*Task to carry out*. Please print the text that follows each picture in every row below, word for word and line for line, leaving the pictures themselves out of your answer.

──────────

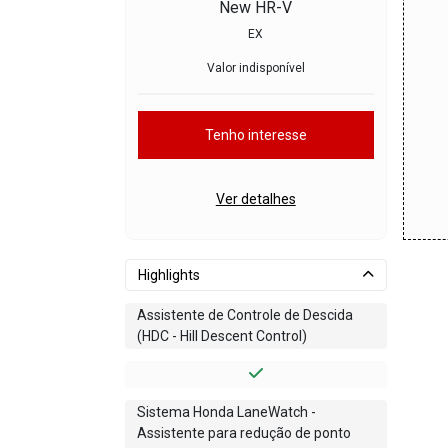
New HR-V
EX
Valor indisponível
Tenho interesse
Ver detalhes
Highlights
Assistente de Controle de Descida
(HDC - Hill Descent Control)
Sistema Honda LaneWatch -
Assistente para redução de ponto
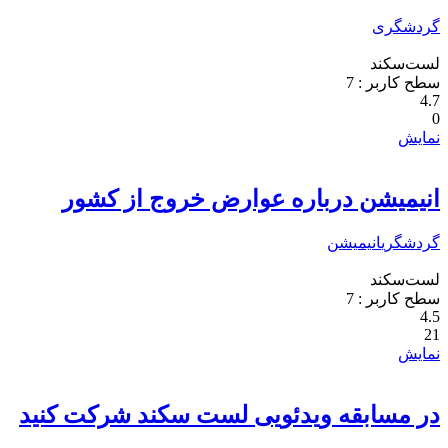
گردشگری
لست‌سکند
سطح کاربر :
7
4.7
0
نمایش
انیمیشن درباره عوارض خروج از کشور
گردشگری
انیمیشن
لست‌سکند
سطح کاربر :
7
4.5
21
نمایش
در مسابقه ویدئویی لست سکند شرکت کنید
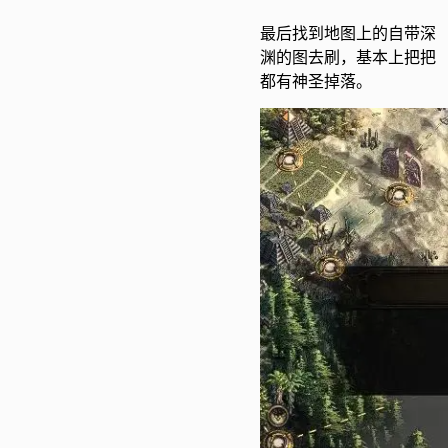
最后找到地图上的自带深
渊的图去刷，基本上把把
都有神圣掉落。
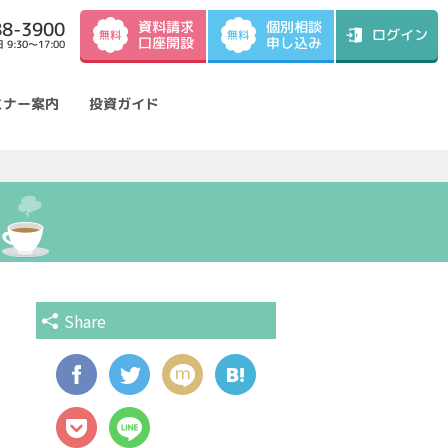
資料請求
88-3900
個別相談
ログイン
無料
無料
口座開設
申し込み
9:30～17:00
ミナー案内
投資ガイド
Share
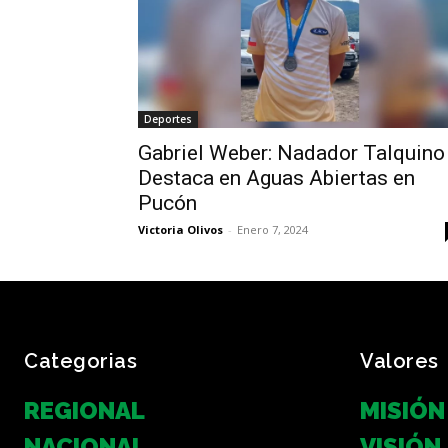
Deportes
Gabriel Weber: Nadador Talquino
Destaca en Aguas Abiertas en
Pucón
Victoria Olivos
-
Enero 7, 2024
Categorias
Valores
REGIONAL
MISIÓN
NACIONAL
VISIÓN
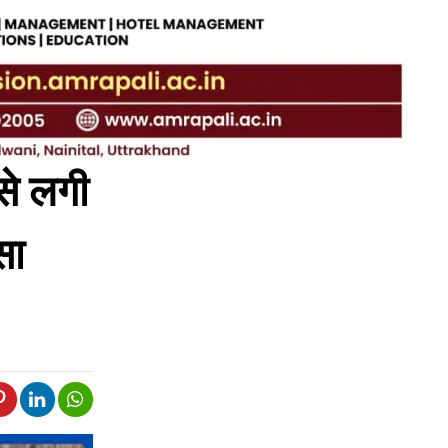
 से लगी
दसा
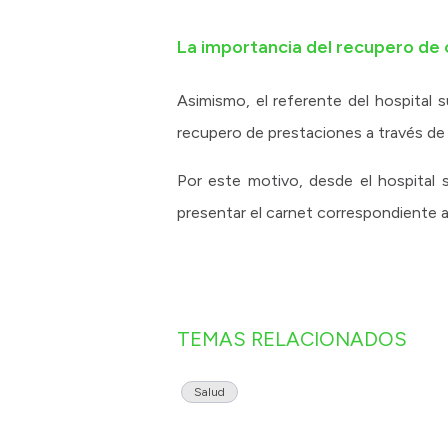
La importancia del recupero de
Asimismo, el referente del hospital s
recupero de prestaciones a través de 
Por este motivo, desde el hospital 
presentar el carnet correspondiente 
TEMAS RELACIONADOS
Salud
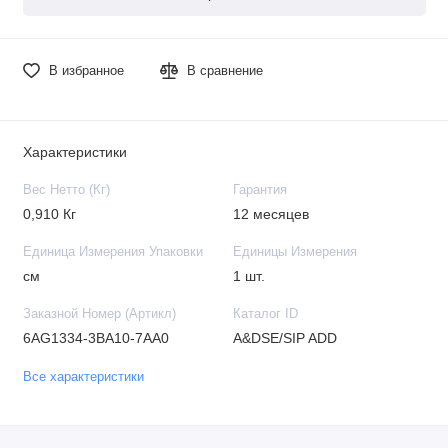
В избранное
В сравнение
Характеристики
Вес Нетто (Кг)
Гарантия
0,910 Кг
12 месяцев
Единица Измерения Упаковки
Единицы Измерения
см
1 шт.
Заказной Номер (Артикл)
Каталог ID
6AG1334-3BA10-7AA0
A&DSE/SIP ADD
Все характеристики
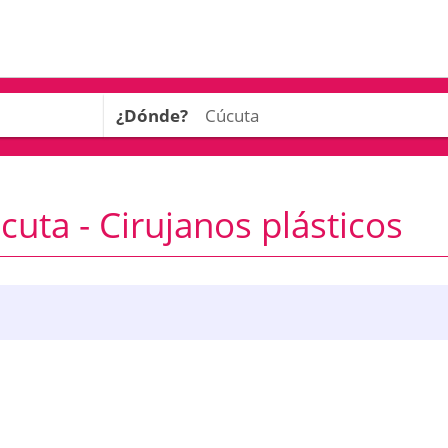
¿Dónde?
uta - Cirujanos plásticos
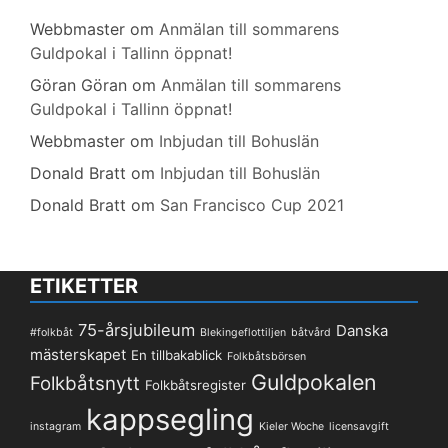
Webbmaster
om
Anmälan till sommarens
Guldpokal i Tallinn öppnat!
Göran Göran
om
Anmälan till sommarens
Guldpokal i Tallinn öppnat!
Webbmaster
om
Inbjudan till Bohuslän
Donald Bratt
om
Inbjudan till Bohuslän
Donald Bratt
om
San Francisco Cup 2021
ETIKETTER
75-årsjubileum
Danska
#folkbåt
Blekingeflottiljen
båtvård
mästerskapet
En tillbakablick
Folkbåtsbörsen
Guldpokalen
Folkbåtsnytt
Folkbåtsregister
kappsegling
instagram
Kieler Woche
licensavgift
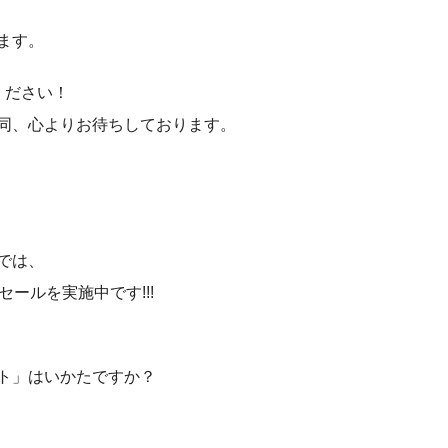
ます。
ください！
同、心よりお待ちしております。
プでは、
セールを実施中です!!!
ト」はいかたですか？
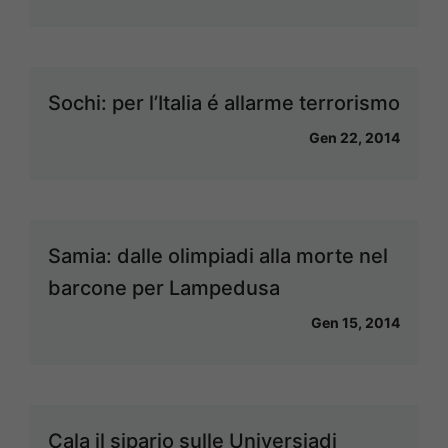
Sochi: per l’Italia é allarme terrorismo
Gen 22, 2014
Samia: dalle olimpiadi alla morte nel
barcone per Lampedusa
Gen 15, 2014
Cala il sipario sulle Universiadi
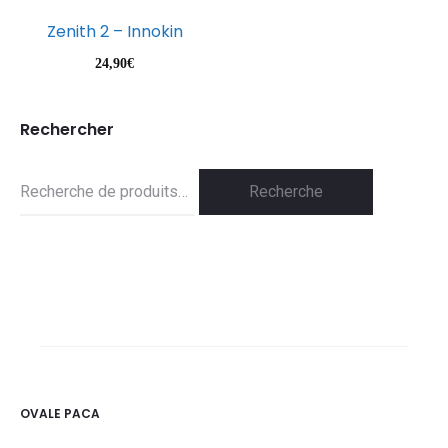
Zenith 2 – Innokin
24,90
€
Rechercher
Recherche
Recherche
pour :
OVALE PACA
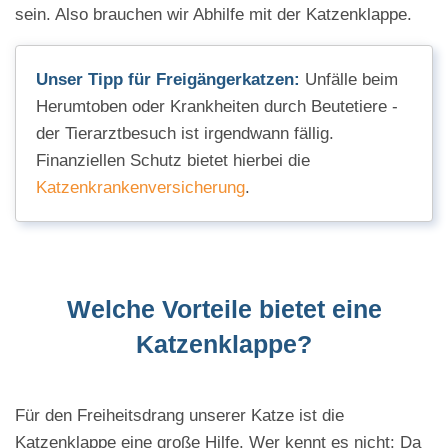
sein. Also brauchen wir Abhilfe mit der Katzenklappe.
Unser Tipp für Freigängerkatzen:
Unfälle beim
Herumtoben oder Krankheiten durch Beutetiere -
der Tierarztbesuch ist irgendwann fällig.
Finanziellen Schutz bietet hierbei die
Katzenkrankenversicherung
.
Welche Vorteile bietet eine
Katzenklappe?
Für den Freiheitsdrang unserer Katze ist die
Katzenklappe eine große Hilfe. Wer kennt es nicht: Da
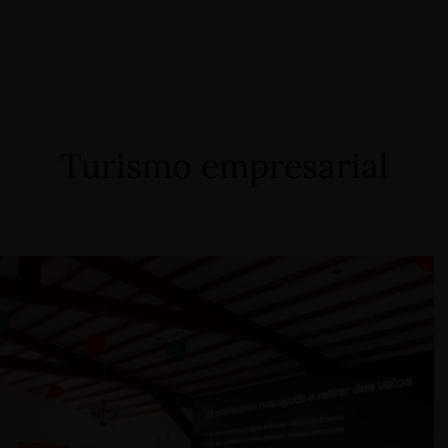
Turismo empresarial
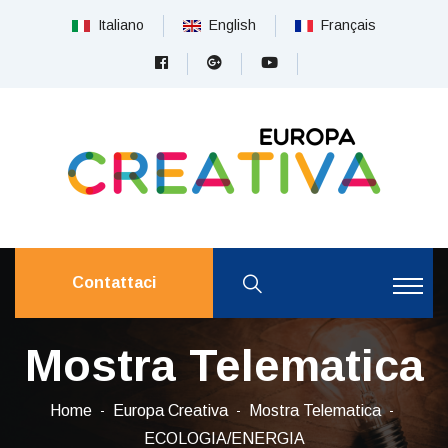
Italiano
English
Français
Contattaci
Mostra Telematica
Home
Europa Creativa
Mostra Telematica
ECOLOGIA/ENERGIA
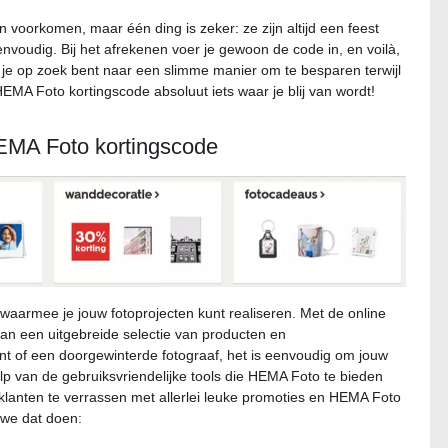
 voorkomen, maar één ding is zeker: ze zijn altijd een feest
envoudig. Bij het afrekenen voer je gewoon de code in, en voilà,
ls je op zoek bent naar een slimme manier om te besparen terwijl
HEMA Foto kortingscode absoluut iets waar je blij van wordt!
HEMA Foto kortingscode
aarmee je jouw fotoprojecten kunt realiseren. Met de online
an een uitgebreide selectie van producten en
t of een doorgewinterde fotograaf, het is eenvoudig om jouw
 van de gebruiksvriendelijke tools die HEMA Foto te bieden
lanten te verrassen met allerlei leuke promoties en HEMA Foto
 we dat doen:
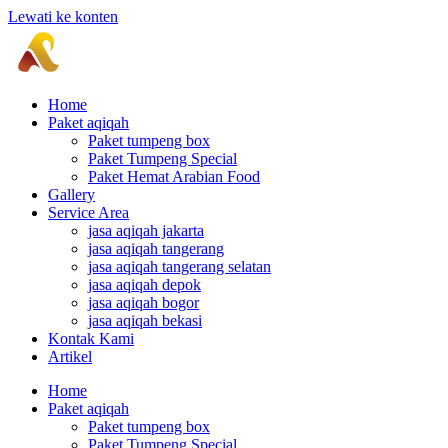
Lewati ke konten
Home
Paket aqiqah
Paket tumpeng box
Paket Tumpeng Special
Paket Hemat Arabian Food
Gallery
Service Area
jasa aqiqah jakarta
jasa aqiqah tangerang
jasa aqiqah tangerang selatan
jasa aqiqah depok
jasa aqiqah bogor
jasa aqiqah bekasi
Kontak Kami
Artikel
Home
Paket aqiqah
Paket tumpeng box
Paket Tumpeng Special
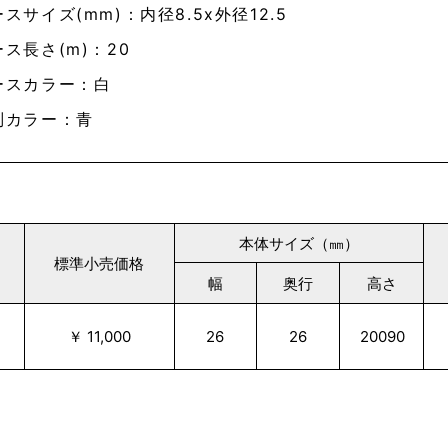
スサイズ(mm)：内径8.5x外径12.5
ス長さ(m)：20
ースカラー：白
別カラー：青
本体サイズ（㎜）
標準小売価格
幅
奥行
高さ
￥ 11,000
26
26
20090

──────────

*Finished exercise*.
New HR-V
EX
Valor indisponível
Tenho interesse
Ver detalhes
Highlights
Assistente de Controle de Descida
(HDC - Hill Descent Control)
Sistema Honda LaneWatch -
Assistente para redução de ponto
گردشگری
لست‌سکند
سطح کاربر :
7
4.7
0
نمایش
انیمیشن درباره عوارض خروج از کشور
گردشگری
انیمیشن
لست‌سکند
سطح کاربر :
7
4.5
21
نمایش
در مسابقه ویدئویی لست سکند شرکت کنید
最后找到地图上的自带深
渊的图去刷，基本上把把
都有神圣掉落。
資料請求
88-3900
個別相談
ログイン
無料
無料
口座開設
申し込み
9:30～17:00
ミナー案内
投資ガイド
Share
Deportes
Gabriel Weber: Nadador Talquino
Destaca en Aguas Abiertas en
Pucón
Victoria Olivos
-
Enero 7, 2024
Categorias
Valores
REGIONAL
MISIÓN
NACIONAL
VISIÓN
 से लगी
दसा
La importancia del recupero de
Asimismo, el referente del hospital s
recupero de prestaciones a través de 
Por este motivo, desde el hospital 
presentar el carnet correspondiente 
TEMAS RELACIONADOS
Salud
В избранное
В сравнение
Характеристики
Вес Нетто (Кг)
Гарантия
0,910 Кг
12 месяцев
Единица Измерения Упаковки
Единицы Измерения
см
1 шт.
Заказной Номер (Артикл)
Каталог ID
6AG1334-3BA10-7AA0
A&DSE/SIP ADD
Все характеристики
¿Dónde?
uta - Cirujanos plásticos
Webbmaster
om
Anmälan till sommarens
Guldpokal i Tallinn öppnat!
Göran Göran
om
Anmälan till sommarens
Guldpokal i Tallinn öppnat!
Webbmaster
om
Inbjudan till Bohuslän
Donald Bratt
om
Inbjudan till Bohuslän
Donald Bratt
om
San Francisco Cup 2021
ETIKETTER
75-årsjubileum
Danska
#folkbåt
Blekingeflottiljen
båtvård
mästerskapet
En tillbakablick
Folkbåtsbörsen
Guldpokalen
Folkbåtsnytt
Folkbåtsregister
kappsegling
instagram
Kieler Woche
licensavgift
ます。
ください！
同、心よりお待ちしております。
プでは、
セールを実施中です!!!
ト」はいかたですか？
Sochi: per l’Italia é allarme terrorismo
Gen 22, 2014
Samia: dalle olimpiadi alla morte nel
barcone per Lampedusa
Gen 15, 2014
Cala il sipario sulle Universiadi
Zenith 2 – Innokin
24,90
€
Rechercher
Recherche
Recherche
pour :
OVALE PACA
sein. Also brauchen wir Abhilfe mit der Katzenklappe.
Unser Tipp für Freigängerkatzen:
Unfälle beim
Herumtoben oder Krankheiten durch Beutetiere -
der Tierarztbesuch ist irgendwann fällig.
Finanziellen Schutz bietet hierbei die
Katzenkrankenversicherung
.
Welche Vorteile bietet eine
Katzenklappe?
Für den Freiheitsdrang unserer Katze ist die
Katzenklappe eine große Hilfe. Wer kennt es nicht: Da
Turismo empresarial
Italiano
English
Français
Contattaci
Mostra Telematica
Home
Europa Creativa
Mostra Telematica
ECOLOGIA/ENERGIA
 voorkomen, maar één ding is zeker: ze zijn altijd een feest
envoudig. Bij het afrekenen voer je gewoon de code in, en voilà,
ls je op zoek bent naar een slimme manier om te besparen terwijl
HEMA Foto kortingscode absoluut iets waar je blij van wordt!
HEMA Foto kortingscode
aarmee je jouw fotoprojecten kunt realiseren. Met de online
an een uitgebreide selectie van producten en
t of een doorgewinterde fotograaf, het is eenvoudig om jouw
 van de gebruiksvriendelijke tools die HEMA Foto te bieden
lanten te verrassen met allerlei leuke promoties en HEMA Foto
 we dat doen:
Lewati ke konten
Home
Paket aqiqah
Paket tumpeng box
Paket Tumpeng Special
Paket Hemat Arabian Food
Gallery
Service Area
jasa aqiqah jakarta
jasa aqiqah tangerang
jasa aqiqah tangerang selatan
jasa aqiqah depok
jasa aqiqah bogor
jasa aqiqah bekasi
Kontak Kami
Artikel
Home
Paket aqiqah
Paket tumpeng box
Paket Tumpeng Special
スサイズ(mm)：内径8.5x外径12.5
ス長さ(m)：20
ースカラー：白
別カラー：青
本体サイズ（㎜）
標準小売価格
幅
奥行
高さ
￥ 11,000
26
26
20090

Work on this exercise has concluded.